A Numerical Study of Critical Variables on Artificial Cold Cloud Precipitation Enhancement in the Qilian Mountains, China

Abstract

In this study, a mesoscale Weather Research and Forecast (WRF) model coupled with an AgI (silver iodide) cold cloud catalytic module were used to explore the potential impact of the catalytic position and rate in the catalytic module based on a ground rain enhancement operation in the Qilian Mountains, on 16 August 2020. Results show that the simulated precipitation, liquid water content (LWC), and water vapor content (PWV) are in good agreement with the observations, demonstrating that the WRF model using the coupled AgI cloud-seeding scheme is well-applicable to the precipitation simulation of the Qilian Mountains.
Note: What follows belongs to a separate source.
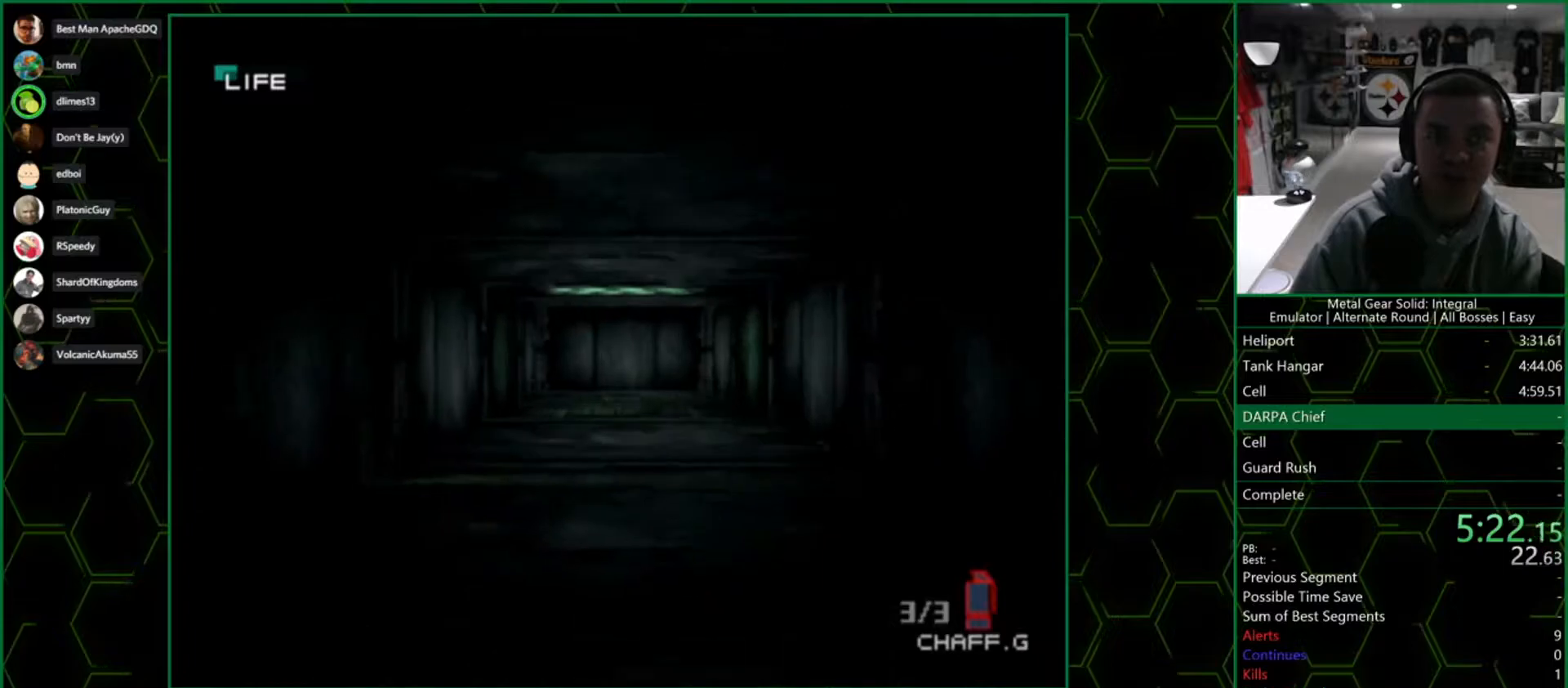
{"buttons": ["CIRCLE"], "left_stick": "up", "right_stick": "center", "events": [[83, "CIRCLE", "up"], [167, "CIRCLE", "down"], [217, "CIRCLE", "up"], [317, "CIRCLE", "down"], [400, "CIRCLE", "up"], [467, "CIRCLE", "down"]]}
It is also observed that there are some differences in the catalytic effect of catalysis at different cloud temperatures. The precipitation enhancement effect is the most favorable in the fifth layer of 15 km, followed by that in the fourth layer of 12 km and the sixth layer of 18 km. Considering the flight cost and catalytic efficiency, the fourth layer is highly recommended for seeding. Furthermore, the AgI seeding rate also plays a crucial impact on ground precipitation. In the case of a seeding rate of about 1.2 g·s−1, the precipitation enhancement effect tends to be stable, and the percentage of the precipitation increase reaches up to 10.4%. While in the case of a seeding rate of about 1.5 g·s−1, the percentage of ground precipitation increase is 10%, which is 0.4% lower than that of 1.2 g·s−1. In summary, the introduction of a AgI catalyst with a seeding rate of 1.2 g·s−1 can significantly increase the ground precipitation at a height of 12 km and a temperature of −3 °C in the Qilian Mountains.